Wouldn't be surprised if they slowly start quantizing their models over time. Makes it easier to scale and reduce operational cost. Also makes a new release have more impact as it will be more notably "better" than what you've been using the past couple of days/weeks.

It sure feels like they do this. They claim they don't, but using it every day for 5-10 hours a day. You notice when something changes.

This last week it seems way dumber than before.

I don't think so. There are other knobs they can tweak to reduce load that affect quality less than quantizing. Like trimming the conversation length without telling you, reducing reasoning effort, etc.

Open weights models such as GPT-OSS, Kimi K2.x are trained with 4 bit layers. So it wouldn't come as a surprise if the closed models do similar things. If I compare Kimi K2.5 and Opus 4.5 on openrouter, output tokens are about 8x more expensive for Opus, which might indicate Opus is much larger and doesn't quantize, but the claude subscription plans muddy the waters on price comparison a lot.

I would be surprised tbh.

Anthropic does not exactly act like they're constrained by infra costs in other areas, and noticeably degrading a product when you're in tight competition with 1 or 2 other players with similar products seems like a bad place to start.
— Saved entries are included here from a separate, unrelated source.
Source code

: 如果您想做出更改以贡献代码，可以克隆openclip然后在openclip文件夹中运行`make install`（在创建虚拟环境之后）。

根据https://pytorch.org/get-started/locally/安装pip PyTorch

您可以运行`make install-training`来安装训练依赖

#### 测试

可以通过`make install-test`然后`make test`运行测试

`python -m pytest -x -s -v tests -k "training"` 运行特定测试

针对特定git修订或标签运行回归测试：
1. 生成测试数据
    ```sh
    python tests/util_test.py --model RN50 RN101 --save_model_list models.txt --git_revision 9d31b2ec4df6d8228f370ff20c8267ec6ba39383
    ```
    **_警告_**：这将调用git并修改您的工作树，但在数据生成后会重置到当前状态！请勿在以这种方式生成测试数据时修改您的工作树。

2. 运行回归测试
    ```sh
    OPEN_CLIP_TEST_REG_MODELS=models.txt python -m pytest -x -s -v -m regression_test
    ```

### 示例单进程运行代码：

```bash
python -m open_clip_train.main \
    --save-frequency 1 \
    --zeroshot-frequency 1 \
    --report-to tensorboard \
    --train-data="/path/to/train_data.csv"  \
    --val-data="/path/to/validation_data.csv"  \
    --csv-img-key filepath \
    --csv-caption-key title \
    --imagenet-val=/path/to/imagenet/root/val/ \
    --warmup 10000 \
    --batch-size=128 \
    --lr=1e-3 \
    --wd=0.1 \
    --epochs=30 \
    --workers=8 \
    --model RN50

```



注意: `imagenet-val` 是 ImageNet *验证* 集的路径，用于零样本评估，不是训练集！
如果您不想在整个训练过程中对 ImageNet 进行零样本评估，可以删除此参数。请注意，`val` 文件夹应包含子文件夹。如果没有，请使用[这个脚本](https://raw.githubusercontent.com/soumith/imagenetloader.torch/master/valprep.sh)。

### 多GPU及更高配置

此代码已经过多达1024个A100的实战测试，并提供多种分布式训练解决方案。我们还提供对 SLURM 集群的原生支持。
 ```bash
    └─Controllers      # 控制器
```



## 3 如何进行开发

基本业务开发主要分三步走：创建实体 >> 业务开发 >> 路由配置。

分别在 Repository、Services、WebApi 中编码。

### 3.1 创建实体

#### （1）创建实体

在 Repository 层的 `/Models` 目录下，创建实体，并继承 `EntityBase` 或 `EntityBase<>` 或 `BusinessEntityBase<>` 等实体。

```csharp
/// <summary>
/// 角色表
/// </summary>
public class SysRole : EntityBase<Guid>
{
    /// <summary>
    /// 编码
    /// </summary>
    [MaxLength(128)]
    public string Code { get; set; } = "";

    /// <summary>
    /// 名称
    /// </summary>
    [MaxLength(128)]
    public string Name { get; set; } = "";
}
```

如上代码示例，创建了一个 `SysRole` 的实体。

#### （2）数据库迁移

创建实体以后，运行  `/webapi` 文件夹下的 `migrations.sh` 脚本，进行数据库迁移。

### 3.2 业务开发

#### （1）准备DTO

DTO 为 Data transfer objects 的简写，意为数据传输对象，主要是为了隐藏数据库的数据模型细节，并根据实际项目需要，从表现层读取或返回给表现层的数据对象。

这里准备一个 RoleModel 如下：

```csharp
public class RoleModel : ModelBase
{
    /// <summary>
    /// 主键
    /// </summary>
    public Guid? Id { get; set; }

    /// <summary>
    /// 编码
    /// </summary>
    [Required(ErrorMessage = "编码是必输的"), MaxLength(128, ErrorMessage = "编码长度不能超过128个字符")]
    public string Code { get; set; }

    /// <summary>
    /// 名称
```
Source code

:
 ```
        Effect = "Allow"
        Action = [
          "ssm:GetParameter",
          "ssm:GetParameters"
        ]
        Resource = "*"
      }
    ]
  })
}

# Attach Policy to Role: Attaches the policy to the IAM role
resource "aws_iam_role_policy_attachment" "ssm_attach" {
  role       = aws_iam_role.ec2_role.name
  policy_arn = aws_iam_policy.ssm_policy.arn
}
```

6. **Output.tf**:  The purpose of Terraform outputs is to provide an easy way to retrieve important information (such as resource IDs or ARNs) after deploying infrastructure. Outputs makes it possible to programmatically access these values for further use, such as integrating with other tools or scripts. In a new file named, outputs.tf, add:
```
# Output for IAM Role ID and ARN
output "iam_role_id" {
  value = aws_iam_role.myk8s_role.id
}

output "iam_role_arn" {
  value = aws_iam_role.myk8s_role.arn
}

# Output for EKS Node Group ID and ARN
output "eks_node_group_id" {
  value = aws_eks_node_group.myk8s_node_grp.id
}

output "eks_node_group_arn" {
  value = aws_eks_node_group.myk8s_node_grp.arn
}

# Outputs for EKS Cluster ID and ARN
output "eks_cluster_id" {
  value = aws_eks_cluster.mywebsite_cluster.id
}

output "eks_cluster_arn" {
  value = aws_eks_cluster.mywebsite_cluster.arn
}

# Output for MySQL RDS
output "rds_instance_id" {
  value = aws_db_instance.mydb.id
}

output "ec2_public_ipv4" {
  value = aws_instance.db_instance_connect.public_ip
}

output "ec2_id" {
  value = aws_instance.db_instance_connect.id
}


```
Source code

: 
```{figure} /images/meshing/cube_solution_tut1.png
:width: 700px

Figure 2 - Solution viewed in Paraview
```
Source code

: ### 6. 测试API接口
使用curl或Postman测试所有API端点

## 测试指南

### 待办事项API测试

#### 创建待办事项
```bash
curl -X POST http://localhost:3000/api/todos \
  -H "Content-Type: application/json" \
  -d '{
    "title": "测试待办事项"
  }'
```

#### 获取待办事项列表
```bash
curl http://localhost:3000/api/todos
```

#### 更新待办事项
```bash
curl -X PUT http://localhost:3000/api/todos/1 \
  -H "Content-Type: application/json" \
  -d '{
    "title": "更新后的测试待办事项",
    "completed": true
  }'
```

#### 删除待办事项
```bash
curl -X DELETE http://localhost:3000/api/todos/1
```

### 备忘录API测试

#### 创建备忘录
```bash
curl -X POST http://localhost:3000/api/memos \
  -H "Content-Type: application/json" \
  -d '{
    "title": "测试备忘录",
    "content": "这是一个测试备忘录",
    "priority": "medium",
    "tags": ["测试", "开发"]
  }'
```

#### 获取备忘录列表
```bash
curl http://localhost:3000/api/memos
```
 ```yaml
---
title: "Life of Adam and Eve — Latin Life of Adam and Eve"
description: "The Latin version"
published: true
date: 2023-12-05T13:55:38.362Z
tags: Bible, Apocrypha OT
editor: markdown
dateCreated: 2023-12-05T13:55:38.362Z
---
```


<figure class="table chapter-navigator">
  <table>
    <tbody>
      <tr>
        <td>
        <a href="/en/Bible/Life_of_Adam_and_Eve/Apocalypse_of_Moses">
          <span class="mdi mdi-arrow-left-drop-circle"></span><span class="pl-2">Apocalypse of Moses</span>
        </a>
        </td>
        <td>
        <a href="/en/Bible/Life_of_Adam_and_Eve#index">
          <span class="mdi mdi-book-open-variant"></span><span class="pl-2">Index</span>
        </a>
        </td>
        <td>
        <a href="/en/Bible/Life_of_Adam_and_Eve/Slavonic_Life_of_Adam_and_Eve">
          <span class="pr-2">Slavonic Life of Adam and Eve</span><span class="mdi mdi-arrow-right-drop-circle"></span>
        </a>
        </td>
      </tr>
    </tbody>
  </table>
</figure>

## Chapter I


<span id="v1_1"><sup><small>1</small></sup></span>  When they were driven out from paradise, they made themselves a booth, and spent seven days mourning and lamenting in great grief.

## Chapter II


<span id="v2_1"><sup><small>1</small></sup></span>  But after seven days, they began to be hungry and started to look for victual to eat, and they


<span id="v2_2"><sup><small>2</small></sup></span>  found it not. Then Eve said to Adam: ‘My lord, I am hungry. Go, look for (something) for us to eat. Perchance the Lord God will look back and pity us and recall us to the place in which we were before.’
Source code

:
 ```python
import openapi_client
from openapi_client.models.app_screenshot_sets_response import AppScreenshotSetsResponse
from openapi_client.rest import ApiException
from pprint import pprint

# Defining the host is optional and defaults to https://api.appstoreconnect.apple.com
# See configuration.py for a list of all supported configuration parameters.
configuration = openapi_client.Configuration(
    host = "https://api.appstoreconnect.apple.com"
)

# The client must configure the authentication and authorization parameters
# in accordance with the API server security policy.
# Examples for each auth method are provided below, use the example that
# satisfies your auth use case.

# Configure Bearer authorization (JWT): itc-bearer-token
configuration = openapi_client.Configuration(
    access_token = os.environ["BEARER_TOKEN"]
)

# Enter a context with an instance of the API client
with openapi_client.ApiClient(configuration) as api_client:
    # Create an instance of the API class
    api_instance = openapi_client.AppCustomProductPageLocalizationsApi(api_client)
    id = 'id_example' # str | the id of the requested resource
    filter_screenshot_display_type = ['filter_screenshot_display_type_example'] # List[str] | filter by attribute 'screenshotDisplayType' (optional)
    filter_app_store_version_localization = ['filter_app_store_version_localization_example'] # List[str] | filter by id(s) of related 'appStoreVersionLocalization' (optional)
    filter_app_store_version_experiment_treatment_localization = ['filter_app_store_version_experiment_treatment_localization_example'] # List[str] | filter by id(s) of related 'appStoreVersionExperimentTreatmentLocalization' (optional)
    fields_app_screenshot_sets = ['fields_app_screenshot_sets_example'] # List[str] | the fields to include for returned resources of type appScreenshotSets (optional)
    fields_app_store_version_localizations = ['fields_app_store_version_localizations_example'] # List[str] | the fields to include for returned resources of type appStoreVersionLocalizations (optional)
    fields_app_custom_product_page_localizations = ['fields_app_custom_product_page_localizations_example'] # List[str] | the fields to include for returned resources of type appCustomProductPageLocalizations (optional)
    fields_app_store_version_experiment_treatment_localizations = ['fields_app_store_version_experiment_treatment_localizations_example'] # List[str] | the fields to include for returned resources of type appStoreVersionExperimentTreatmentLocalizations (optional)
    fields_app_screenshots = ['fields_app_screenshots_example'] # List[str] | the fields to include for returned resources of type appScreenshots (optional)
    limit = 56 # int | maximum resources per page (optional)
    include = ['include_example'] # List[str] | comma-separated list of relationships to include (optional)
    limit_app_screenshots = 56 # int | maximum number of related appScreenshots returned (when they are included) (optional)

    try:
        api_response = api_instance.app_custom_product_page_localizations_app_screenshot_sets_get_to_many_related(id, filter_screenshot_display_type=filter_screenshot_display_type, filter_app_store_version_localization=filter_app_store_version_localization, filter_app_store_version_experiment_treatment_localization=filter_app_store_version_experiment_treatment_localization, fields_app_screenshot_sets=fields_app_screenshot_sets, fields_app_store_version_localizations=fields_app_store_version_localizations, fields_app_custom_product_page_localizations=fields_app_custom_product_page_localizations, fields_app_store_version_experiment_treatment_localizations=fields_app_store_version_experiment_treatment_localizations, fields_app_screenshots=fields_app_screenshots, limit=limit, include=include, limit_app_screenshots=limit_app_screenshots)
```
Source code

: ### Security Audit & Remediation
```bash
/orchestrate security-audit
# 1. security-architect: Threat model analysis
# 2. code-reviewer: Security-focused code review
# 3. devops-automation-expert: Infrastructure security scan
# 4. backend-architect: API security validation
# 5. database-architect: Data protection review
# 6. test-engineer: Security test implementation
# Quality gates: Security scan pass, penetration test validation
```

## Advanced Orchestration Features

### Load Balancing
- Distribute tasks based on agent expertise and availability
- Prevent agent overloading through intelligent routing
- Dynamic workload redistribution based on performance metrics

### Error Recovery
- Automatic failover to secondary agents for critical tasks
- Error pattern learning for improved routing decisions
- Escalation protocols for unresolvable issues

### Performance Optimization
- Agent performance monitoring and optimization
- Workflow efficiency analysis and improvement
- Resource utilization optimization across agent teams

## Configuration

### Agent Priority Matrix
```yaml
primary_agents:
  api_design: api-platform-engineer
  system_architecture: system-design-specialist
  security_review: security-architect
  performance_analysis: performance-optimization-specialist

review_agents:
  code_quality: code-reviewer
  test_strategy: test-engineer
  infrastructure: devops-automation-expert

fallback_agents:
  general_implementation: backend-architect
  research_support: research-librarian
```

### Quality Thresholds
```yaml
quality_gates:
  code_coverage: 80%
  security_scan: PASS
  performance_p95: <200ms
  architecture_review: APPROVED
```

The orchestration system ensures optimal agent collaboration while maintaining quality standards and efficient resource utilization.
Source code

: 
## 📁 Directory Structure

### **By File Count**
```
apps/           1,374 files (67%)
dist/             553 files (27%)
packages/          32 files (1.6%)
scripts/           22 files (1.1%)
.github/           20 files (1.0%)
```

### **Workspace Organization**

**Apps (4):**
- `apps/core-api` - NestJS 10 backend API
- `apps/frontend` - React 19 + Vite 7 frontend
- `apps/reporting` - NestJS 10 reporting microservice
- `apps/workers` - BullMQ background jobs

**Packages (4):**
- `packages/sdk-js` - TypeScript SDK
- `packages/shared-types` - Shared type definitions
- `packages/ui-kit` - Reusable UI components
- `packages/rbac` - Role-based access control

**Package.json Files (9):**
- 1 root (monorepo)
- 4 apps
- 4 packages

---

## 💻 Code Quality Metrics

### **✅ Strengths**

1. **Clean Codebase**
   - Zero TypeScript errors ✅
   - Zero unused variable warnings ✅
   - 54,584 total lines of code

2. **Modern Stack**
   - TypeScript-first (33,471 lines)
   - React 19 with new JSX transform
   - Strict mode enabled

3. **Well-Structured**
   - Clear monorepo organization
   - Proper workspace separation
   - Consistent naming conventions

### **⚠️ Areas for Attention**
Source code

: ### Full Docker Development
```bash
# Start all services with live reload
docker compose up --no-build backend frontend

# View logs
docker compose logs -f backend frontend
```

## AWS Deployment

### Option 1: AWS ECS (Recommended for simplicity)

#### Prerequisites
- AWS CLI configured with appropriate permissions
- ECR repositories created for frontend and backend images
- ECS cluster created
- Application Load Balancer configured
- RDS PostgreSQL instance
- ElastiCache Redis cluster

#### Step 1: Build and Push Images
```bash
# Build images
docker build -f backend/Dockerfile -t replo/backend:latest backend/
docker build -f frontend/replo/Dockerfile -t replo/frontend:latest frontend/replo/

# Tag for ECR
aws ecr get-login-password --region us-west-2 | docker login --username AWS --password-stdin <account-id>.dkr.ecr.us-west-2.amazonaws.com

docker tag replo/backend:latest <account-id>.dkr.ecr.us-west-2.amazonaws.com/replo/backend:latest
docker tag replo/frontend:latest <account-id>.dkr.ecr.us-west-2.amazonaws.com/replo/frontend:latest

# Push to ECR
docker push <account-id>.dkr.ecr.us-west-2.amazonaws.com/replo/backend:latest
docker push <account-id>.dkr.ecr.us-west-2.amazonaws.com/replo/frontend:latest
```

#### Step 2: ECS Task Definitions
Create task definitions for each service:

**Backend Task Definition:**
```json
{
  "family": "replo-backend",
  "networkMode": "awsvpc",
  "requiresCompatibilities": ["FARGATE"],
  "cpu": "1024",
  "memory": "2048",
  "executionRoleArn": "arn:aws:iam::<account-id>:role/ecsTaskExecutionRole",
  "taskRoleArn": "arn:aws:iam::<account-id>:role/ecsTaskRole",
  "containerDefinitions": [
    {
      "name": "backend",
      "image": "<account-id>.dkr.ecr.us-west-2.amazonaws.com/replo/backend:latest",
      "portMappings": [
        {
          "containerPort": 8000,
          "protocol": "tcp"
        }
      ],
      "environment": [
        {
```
I think people just notice the flaws in these models more the longer they use them. Aka the "honeymoon-hangover effect," a real pattern that has been shown in a variety of real world situations.

Oooff yes I think that is exactly the kind of shenanigans they might pull.

Ultimately I can understand if a new model is coming in without as much optimization then it'll add pressure to the older models achieving the same result.

Nice plausible deniability for a convenient double effect.

I haven't noticed much difference in Claude, but I swear gemini 3 pro preview was better in the first week or two and later started feeling like they quantized it down to hell.

Benchmarks like ARG AGI are super price correlated and cheap to run. I think it's very easy to prove that the models are degrading.